Even if we were to ignore hospital politics as some of us are wont to do, there are other problems to contend with, none less frustrating. The volume of patients are such that on any given day the ER sees double its rated patient capacity. Most patients are indigent and the hospital supplies are so meager that there are days when there is no Epinephrine, Atropine, or plain saline solution. The recently renovated ER, designed to have airconditioning, is oppressively hot as the aircon units are always broken due to the sheer stress of cooling double the number of patients than it was designed for.

This gatekeeper specialty also is placed in low regard by the 'established' specialties, to the extent that the residents bear the brunt of arguments and unreasonable demands from counterpart residents.

All this for Salary Grade 18, or P15,841 per month before tax. Other people with less training and less responsibility earn more, especially in call centers.

The end of my sojourn was an abrupt one - I experienced anxiety attacks at the workplace, which was well documented. As news of me taking medicine for this, I was gently told that there would be potential legal liabilities in the event that a patient under my care turns sour and uncovers this detail about me. I was also asked if I could continue training, and if I was 100% capable of continuing.

Of course, some of us would argue that they have experienced the same thing, endured the same B.S., and survived. I tip my hat to you. Maybe I wasn't cut out to be a doctor in the first place - with all my idealism for reasonable working conditions and salary.

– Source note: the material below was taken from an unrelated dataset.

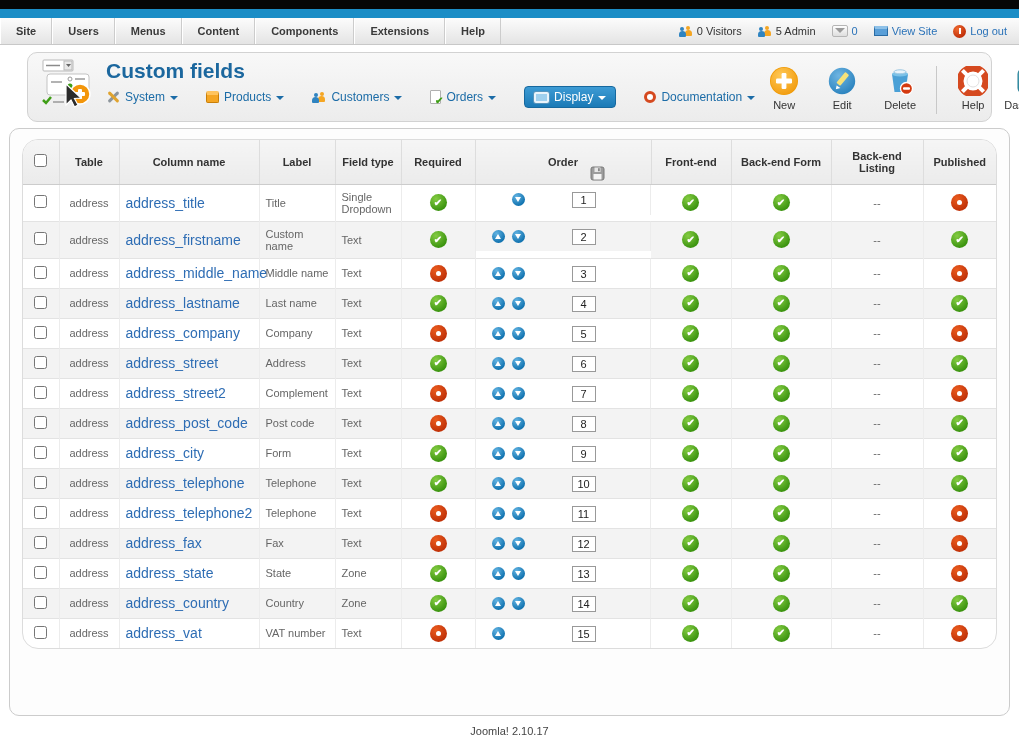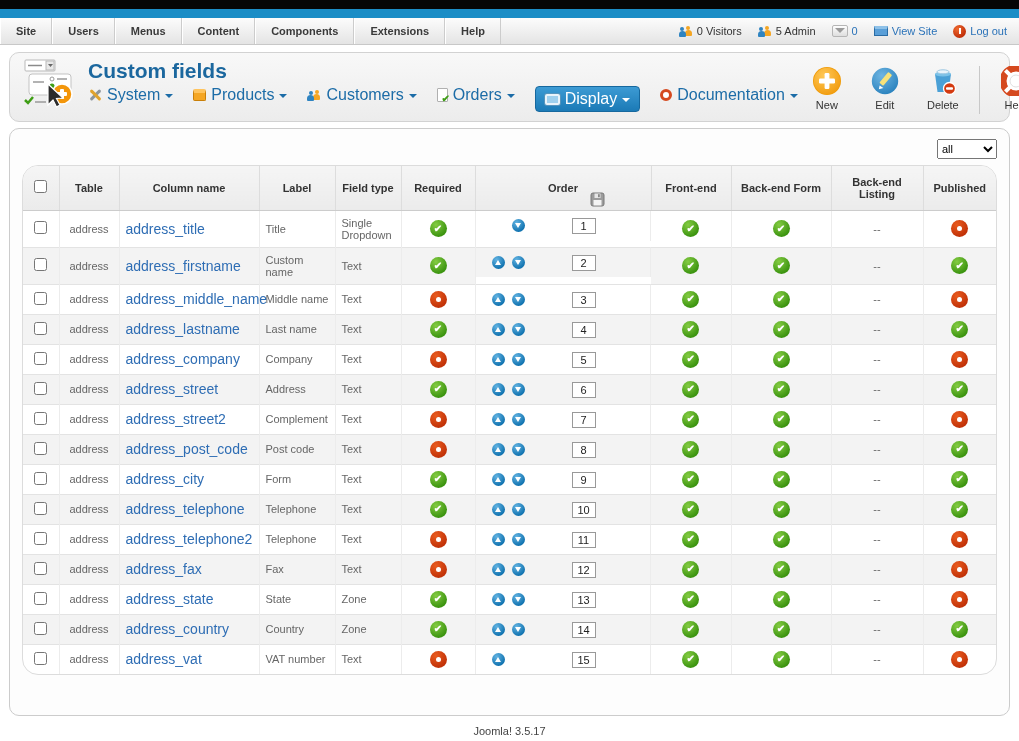"Custom fields" .header-panel { margin: 7px 9px 6px -> 7px 27px 6px }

But how does this sob story translate to our health care system dying? Isn't this a rant by a discontent doctor who could not deal with the supposed injustices that most residents in government hospitals deal with everyday? Dear reader, if you were able to see the subtle signs pointing to overcrowding and lack of supplies and personnel, kudos to you.

In my exit interview, when I was asked about the one thing the hospital could improve on, I told them these two things needed to be addressed to improve services. But, on the other hand, addressing these may be beyond the realm even of the supposedly caring hospital administration. These pervasive symptoms of our health care system, which are alluded to time and again in headlines like "Doctors' Exodus Continuing To Hurt RP" or "More Secondary Hospital Closures", could not even be addressed by Drs. Flavier and Estrada in the Senate, or the many doctors in the House of Representatives.

That is why, even as we doctors individually pine for better pay and working conditions, the poor Filipino's problem of being turned away by a full government hospital should be a cause for alarm.

But what hinders us from turning this into a rallying cry, a sort of cedula-burning shout for revolution, is apathy.

Apathy not only of a lot of practicing doctors, who may be overloaded with all their responsibilities to family and friends. Apathy by the whole Filipino nation at large.

In a nation that magnifies the latest Pinoy Big Brother evictee, or the newest cellphone, or the juiciest current tsismis, surprisingly very few people are taking notice that our health care system is not working. Fewer still are taking personal action, either by saving up for the eventual catastrophe (because you know government, even with all its PhilHealth promises, will not pay all of your hospital bills) or living a cleaner lifestyle (because our Spanish-inspired, American junk food-laden diets will kill us faster than you can say "Ako ay Pilipino").

We could always blame the unreasonable senior doctors clinging on to their lucrative practices, or indifferent hospital administrations, or inept and out-of-focus local and national governance and health policy. But even if, by some stroke of luck, I get a check equivalent for 5% of Philippine GNP to spend on health care, not all of my problems would be solved overnight. It would be like feeding an irritable baby fixated on the nice, flashing, out of reach cellphone.

I hope that in time our countrymen would be more sensitive to their health needs and that government would do the same. But, for now, I realize that my quest for equitable working conditions and just compensation will not be seen within a Philippine hospital.